Agni & Prithvi Ballistic Missiles : News & Discussions

I think only A5 and A4 have the latest guidance, fuel and fuel tank technology. Giving more surface area for stable burn to harness 97% fuel potential and minimum solid afterburn residue. This helps in building a compact design and increasing thrust to weight ration for max payload.
 
I think only A5 and A4 have the latest guidance, fuel and fuel tank technology. Giving more surface area for stable burn to harness 97% fuel potential and minimum solid afterburn residue. This helps in building a compact design and increasing thrust to weight ration for max payload.
A1P, A4 and A5 have had concurrent development hence it is easily recognisable what difference is in there as compared to previous gen systems. Reentry vehicle design, manufacturing played another important part, the research done on shape and the plasma effect, how to mitigate.

All aspect improvement, miniaturised avionics, state of the art control navigation & guidance system, reduced footprint, long term storage, fast digital checkout system, continuous monitoring system for early fault detection & health monitoring, launch technique, increased lifetime of the different parts inside canister and its sub parts, test benches, novel indigenous prediction models on supercomputing platform for the design work, launchers, various platforms, their individual comm system, obfuscation, rapid deployment, manpower training. So many things are associated with the development curve.

Back to the basic missile, as Gautam's calculation once showed and now we can understand it more, payload and throwaway distance both have increased. If a recently tested MM3 is quoted with 7000 miles+ sort of distance travel capable with mirv or a 1 ton class payload, a system that has single booster in the A5 rocket motor dia class then 2nd stage with lesser dia motor then the payload stage with another solid motor involved. In comparison the domestic new gen system has 2 solid fuel dia stages with a 3rd stage payload with liquid fuel motor. There is no telling what the throughput it will deliver depending on payload size.
 
I thought Ap would replace or complement A1, A2 and Prithvi.
I thought so too.
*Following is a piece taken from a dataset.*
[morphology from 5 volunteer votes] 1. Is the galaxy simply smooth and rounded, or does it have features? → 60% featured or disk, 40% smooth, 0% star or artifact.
But the plan seems to be to keep A1, A2 & Prithvi series active until a sufficient stock of SLBMs & ALBMs/ALCMs are built up. This is both in terms of missile systems & the launch platforms.

When a sufficient stock is built up these older missiles would be retired with no direct successor. Land based strategic missiles like A3, A5, A6 etc. would continue in service & would continue to evolve. Same with the K series. But nuke-tipped SRBMs would probably not continue for long. Instead, all SRBMs would be conventional.

This is just my guess. Take it with a pinch of salt.
 
All strategic systems are generally in house made via different facilities, CAS ACEM SFC Jagdalpur ASL work center many such are involved. Material , machinery, maintenance all with Govt owned while manpower provided by different service companies including BDL Premier explosives etc. Now it has expanded so some outsourcing is done but via service contract again. This is why you do not see order booking for such. Companies provide the manpower cost. Everything else needed are procured under Govt tenders.